* _WHAT THE TASK ASKS_
Copy the lines of the listing below without any change, starting with the line that contains "genus: Alcedo" and going on through the line that contains "class: Clitellata".

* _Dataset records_
** Start **

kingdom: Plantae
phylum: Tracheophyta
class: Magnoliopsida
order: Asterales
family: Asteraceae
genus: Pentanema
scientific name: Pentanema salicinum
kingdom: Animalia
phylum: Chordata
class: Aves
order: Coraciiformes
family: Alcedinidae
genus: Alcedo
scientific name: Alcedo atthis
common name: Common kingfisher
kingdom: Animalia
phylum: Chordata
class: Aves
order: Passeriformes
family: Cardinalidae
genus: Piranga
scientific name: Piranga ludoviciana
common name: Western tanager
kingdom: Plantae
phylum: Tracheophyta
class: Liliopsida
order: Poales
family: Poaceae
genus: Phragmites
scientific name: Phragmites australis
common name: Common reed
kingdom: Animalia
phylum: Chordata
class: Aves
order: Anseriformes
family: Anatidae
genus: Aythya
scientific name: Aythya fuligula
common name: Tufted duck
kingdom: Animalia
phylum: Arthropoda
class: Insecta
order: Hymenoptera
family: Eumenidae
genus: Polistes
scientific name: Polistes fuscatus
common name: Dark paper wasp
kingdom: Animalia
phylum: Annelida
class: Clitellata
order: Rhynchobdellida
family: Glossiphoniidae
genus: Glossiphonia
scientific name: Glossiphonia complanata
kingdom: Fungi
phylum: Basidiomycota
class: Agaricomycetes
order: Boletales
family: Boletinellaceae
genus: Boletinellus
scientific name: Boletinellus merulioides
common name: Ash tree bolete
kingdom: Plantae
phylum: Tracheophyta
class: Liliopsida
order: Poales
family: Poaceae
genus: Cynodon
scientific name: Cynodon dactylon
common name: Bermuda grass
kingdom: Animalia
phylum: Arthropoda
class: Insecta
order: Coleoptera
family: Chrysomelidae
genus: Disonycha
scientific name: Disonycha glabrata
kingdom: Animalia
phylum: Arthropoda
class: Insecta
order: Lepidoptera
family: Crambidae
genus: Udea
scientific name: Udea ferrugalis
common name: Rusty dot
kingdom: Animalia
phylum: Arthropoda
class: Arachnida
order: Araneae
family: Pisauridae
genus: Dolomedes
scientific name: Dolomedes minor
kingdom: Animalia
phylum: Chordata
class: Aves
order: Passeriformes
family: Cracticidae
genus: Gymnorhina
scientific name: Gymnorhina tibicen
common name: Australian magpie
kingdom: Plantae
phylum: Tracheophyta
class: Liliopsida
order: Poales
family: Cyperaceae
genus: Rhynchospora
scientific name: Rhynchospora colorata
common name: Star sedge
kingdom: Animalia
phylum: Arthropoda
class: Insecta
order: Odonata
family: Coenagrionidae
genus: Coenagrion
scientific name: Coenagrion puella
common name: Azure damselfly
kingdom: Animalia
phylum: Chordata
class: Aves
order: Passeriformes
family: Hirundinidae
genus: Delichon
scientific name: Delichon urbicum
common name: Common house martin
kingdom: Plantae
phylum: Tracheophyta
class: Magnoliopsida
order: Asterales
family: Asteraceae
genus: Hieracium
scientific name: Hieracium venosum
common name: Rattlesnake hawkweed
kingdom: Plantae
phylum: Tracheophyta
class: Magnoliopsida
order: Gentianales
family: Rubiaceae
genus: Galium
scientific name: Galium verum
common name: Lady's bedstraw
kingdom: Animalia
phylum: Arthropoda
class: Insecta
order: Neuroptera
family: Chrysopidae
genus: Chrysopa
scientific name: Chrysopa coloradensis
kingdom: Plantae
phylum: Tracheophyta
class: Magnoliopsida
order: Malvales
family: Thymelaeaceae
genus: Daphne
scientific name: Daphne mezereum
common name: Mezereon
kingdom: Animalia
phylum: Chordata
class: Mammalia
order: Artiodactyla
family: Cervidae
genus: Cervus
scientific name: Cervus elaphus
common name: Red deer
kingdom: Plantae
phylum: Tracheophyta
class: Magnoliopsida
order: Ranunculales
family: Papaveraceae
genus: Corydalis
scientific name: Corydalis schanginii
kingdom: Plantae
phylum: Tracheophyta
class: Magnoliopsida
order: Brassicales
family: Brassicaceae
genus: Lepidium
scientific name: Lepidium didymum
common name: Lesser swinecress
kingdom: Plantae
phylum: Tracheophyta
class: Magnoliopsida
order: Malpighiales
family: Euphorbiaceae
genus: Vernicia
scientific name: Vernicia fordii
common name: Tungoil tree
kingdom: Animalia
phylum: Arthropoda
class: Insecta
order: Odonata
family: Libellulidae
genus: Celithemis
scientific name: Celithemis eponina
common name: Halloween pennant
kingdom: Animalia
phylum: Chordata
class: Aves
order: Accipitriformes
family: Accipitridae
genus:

** End **

* _RESPONSE TO THIS TASK_
genus: Alcedo
scientific name: Alcedo atthis
common name: Common kingfisher
kingdom: Animalia
phylum: Chordata
class: Aves
order: Passeriformes
family: Cardinalidae
genus: Piranga
scientific name: Piranga ludoviciana
common name: Western tanager
kingdom: Plantae
phylum: Tracheophyta
class: Liliopsida
order: Poales
family: Poaceae
genus: Phragmites
scientific name: Phragmites australis
common name: Common reed
kingdom: Animalia
phylum: Chordata
class: Aves
order: Anseriformes
family: Anatidae
genus: Aythya
scientific name: Aythya fuligula
common name: Tufted duck
kingdom: Animalia
phylum: Arthropoda
class: Insecta
order: Hymenoptera
family: Eumenidae
genus: Polistes
scientific name: Polistes fuscatus
common name: Dark paper wasp
kingdom: Animalia
phylum: Annelida
class: Clitellata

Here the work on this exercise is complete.